WHAT THIS TASK INVOLVES ▸ Repeat the text of every record below word for word, leaving out the pictures.

(Dataset items)
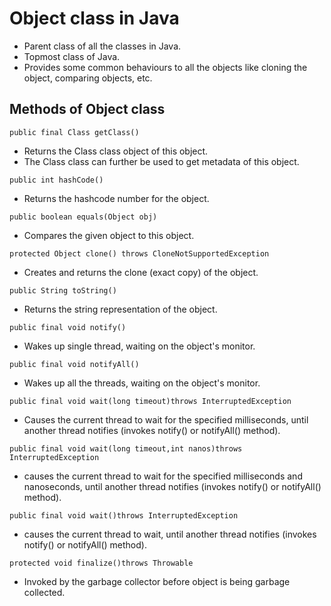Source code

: # Object class in Java

- Parent class of all the classes in Java.
- Topmost class of Java.
- Provides some common behaviours to all the objects like cloning the object, comparing objects, etc.

## Methods of Object class

`public final Class getClass()`

- Returns the Class class object of this object.
- The Class class can further be used to get metadata of this object.

`public int hashCode()`

- Returns the hashcode number for the object.

`public boolean equals(Object obj)`

- Compares the given object to this object.

`protected Object clone() throws CloneNotSupportedException`

- Creates and returns the clone (exact copy) of the object.

`public String toString()`

- Returns the string representation of the object.

`public final void notify()`

- Wakes up single thread, waiting on the object's monitor.

`public final void notifyAll()`

- Wakes up all the threads, waiting on the object's monitor.

`public final void wait(long timeout)throws InterruptedException`

- Causes the current thread to wait for the specified milliseconds, until another thread notifies (invokes notify() or notifyAll() method).

`public final void wait(long timeout,int nanos)throws InterruptedException`

- causes the current thread to wait for the specified milliseconds and nanoseconds, until another thread notifies (invokes notify() or notifyAll() method).

`public final void wait()throws InterruptedException`

- causes the current thread to wait, until another thread notifies (invokes notify() or notifyAll() method).

`protected void finalize()throws Throwable`

- Invoked by the garbage collector before object is being garbage collected.
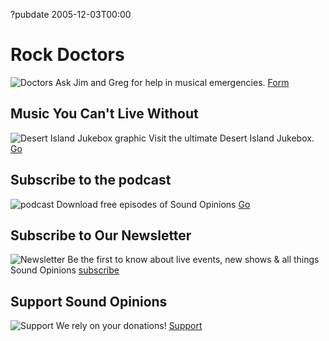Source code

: ?pubdate 2005-12-03T00:00

# Rock Doctors
![Doctors](//static.soundopinions.org/images/2014/surgery-tools.jpg)
Ask Jim and Greg for help in musical emergencies. [Form](https://soundopinions.org/do/rock-doctors/)
## Music You Can't Live Without 
![Desert Island Jukebox graphic](//static.soundopinions.org/images/2013/jukebox.jpg)
Visit the ultimate Desert Island Jukebox. 
[Go](/section/DIJ)

## Subscribe to the podcast
![podcast](//static.soundopinions.org/images/podcastlanding.jpg)
Download free episodes of Sound Opinions
[Go](/listen)

## Subscribe to Our Newsletter
![Newsletter](//static.soundopinions.org/images/2014/letter.jpg)
Be the first to know about live events, new shows & all things Sound Opinions
[subscribe](http://www.soundopinions.org/subscribe)

## Support Sound Opinions
![Support](//static.soundopinions.org/images/2013/Support.jpg)
We rely on your donations!
[Support](http://soundopinions.org/support)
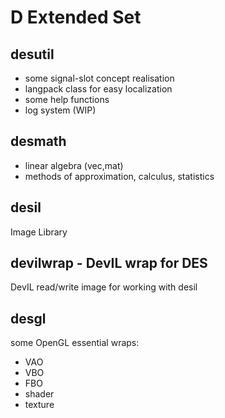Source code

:# D Extended Set #

## desutil ##

* some signal-slot concept realisation
* langpack class for easy localization
* some help functions
* log system (WIP)

## desmath ##

* linear algebra (vec,mat)
* methods of approximation, calculus, statistics

## desil ##

Image Library

## devilwrap - DevIL wrap for DES ##

DevIL read/write image for working with desil


## desgl ##

some OpenGL essential wraps:
* VAO
* VBO
* FBO
* shader
* texture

WORKED SOLUTION ▸
Source code

: # Object class in Java

- Parent class of all the classes in Java.
- Topmost class of Java.
- Provides some common behaviours to all the objects like cloning the object, comparing objects, etc.

## Methods of Object class

`public final Class getClass()`

- Returns the Class class object of this object.
- The Class class can further be used to get metadata of this object.

`public int hashCode()`

- Returns the hashcode number for the object.

`public boolean equals(Object obj)`

- Compares the given object to this object.

`protected Object clone() throws CloneNotSupportedException`

- Creates and returns the clone (exact copy) of the object.

`public String toString()`

- Returns the string representation of the object.

`public final void notify()`

- Wakes up single thread, waiting on the object's monitor.

`public final void notifyAll()`

- Wakes up all the threads, waiting on the object's monitor.

`public final void wait(long timeout)throws InterruptedException`

- Causes the current thread to wait for the specified milliseconds, until another thread notifies (invokes notify() or notifyAll() method).

`public final void wait(long timeout,int nanos)throws InterruptedException`

- causes the current thread to wait for the specified milliseconds and nanoseconds, until another thread notifies (invokes notify() or notifyAll() method).

`public final void wait()throws InterruptedException`

- causes the current thread to wait, until another thread notifies (invokes notify() or notifyAll() method).

`protected void finalize()throws Throwable`

- Invoked by the garbage collector before object is being garbage collected.
Source code

: ?pubdate 2005-12-03T00:00

# Rock Doctors
![Doctors](//static.soundopinions.org/images/2014/surgery-tools.jpg)
Ask Jim and Greg for help in musical emergencies. [Form](https://soundopinions.org/do/rock-doctors/)
## Music You Can't Live Without 
![Desert Island Jukebox graphic](//static.soundopinions.org/images/2013/jukebox.jpg)
Visit the ultimate Desert Island Jukebox. 
[Go](/section/DIJ)

## Subscribe to the podcast
![podcast](//static.soundopinions.org/images/podcastlanding.jpg)
Download free episodes of Sound Opinions
[Go](/listen)

## Subscribe to Our Newsletter
![Newsletter](//static.soundopinions.org/images/2014/letter.jpg)
Be the first to know about live events, new shows & all things Sound Opinions
[subscribe](http://www.soundopinions.org/subscribe)

## Support Sound Opinions
![Support](//static.soundopinions.org/images/2013/Support.jpg)
We rely on your donations!
[Support](http://soundopinions.org/support)
Source code

:# D Extended Set #

## desutil ##

* some signal-slot concept realisation
* langpack class for easy localization
* some help functions
* log system (WIP)

## desmath ##

* linear algebra (vec,mat)
* methods of approximation, calculus, statistics

## desil ##

Image Library

## devilwrap - DevIL wrap for DES ##

DevIL read/write image for working with desil


## desgl ##

some OpenGL essential wraps:
* VAO
* VBO
* FBO
* shader
* texture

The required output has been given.